Jean de Nikiu, 112 : Bataille d’Heliopolis et chute de Babylon-Fustat, v. 700 n-è

Or il régnait, à cause du mécontentement manifesté par l’empereur, une grande hostilité entre Théodore le général en chef et les gouverneurs. Théodose et Anastase, à cheval, se rendirent ensemble à Aoun avec un grand nombre de fantassins, pour livrer bataille à ‘Amr b. Al-‘Âs. Les musulmans ne connaissaient pas auparavant la ville de Misr. Laissant de côté les villes fortifiées, ils s’étaient dirigés vers une localité nommée Tendoûnyas[329] et s’étaient embarqués sur le fleuve. ‘Amr faisait preuve, dans la prise de Misr, d’une grande énergie et d’une perspicacité extraordinaire. Il était inquiet d’être séparé de l’armée musulmane qui, divisée en deux corps, se dirigeait, sur la rive orientale du fleuve, vers une ville, située sur une hauteur, appelée ‘Aïn-Shams ou ‘Awun. ‘Amr, fils d’Al-‘Âs, écrivit à ‘Umar b. Al-Khattâb, qui était en Palestine, une lettre dans laquelle il lui disait :
« Si tu n’envoies pas des renforts musulmans, je ne pourrai pas me rendre maître de Misr. »
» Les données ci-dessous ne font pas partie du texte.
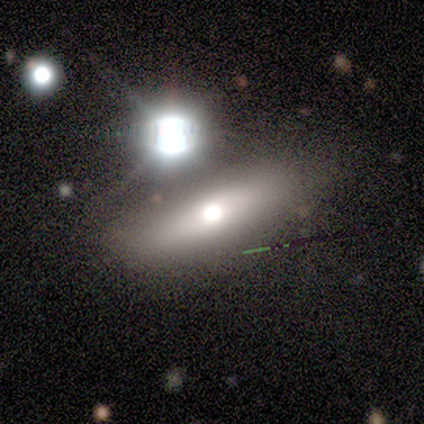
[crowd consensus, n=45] smooth-or-featured: smooth: 51% | featured or disk: 44% | star or artifact: 4%
  how-rounded: cigar-shaped: 57% | in between: 43% | round: 0%
  merging: none: 77% | minor disturbance: 16% | major disturbance: 5% | merger: 2%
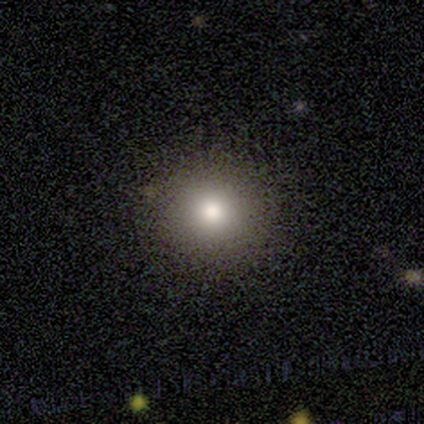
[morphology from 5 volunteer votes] Smooth or featured? 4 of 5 (80%) said smooth. How rounded? 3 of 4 (75%) said round. Merging? 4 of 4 (100%) said none.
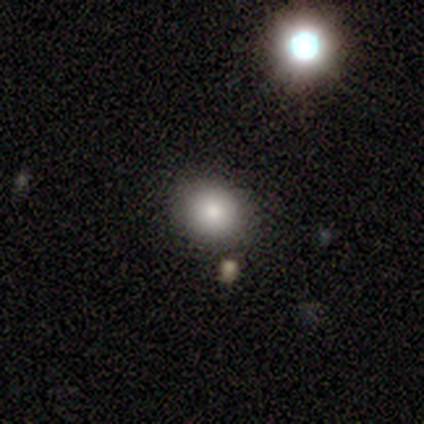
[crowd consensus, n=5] Morphology: type=smooth (80%); roundness=round (75%); merging=none (60%).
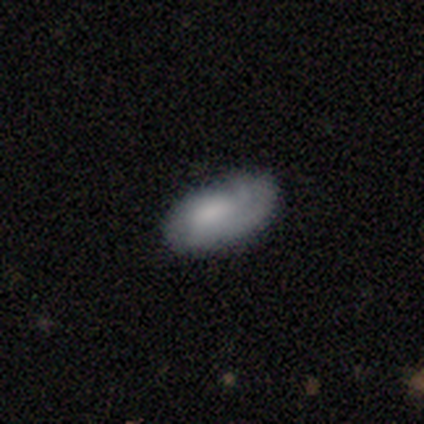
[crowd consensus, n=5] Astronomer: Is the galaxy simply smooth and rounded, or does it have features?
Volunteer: smooth — 40%, tied with featured or disk at 40%.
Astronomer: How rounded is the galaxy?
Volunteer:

‘Umar lui envoya 4000 guerriers musulmans, commandés par un général nommé Walwâryâ ?, qui était de race barbare. Alors il divisa ces troupes en 3 corps : il plaça l’un d’eux près de Tendûnyas, un autre au nord de Babylone d’Egypte, et il prit position lui-même, avec le troisième corps, près de la ville de ‘Awn. Il donna aux 2 autres corps l’ordre suivant :
« Faites attention, lorsque l’armée romaine sortira pour nous attaquer, tombez sur elle par derrière, tandis que nous serons devant elle ; nous l’entourerons et l’exterminerons. »
Lorsque l’armée romaine, ignorante, sortit de la forteresse pour attaquer les musulmans, ceux-ci tombèrent sur ses derrières, comme ils l’avaient concerté, et une bataille terrible s’engagea. Ecrasées par les musulmans, les troupes romaines s’enfuirent sur des bateaux. L’armée musulmane occupa la ville de Tendûnyâs, dont la garnison avait péri et dont il n’était resté que 300 hommes qui s’étaient retirés dans la forteresse et avaient fermé les portes ; puis, terrifiés par le grand massacre qui venait d’avoir lieu, ils s’enfuirent, et, pleins de découragement et de tristesse, ils se rendirent, par bateaux, à Nikiu.

En apprenant ces événements, Domentianus, de la ville de Faiyoûm, partit pendant la nuit, sans avertir les gens d’Abôït qu’il allait abandonner la ville aux musulmans, et se rendit par bateau, à Nikiu. Les musulmans, informés de la fuite de Domentianus, accoururent allègrement, s’emparèrent du canton de Faiyûm et d’Abôït et y firent un grand massacre.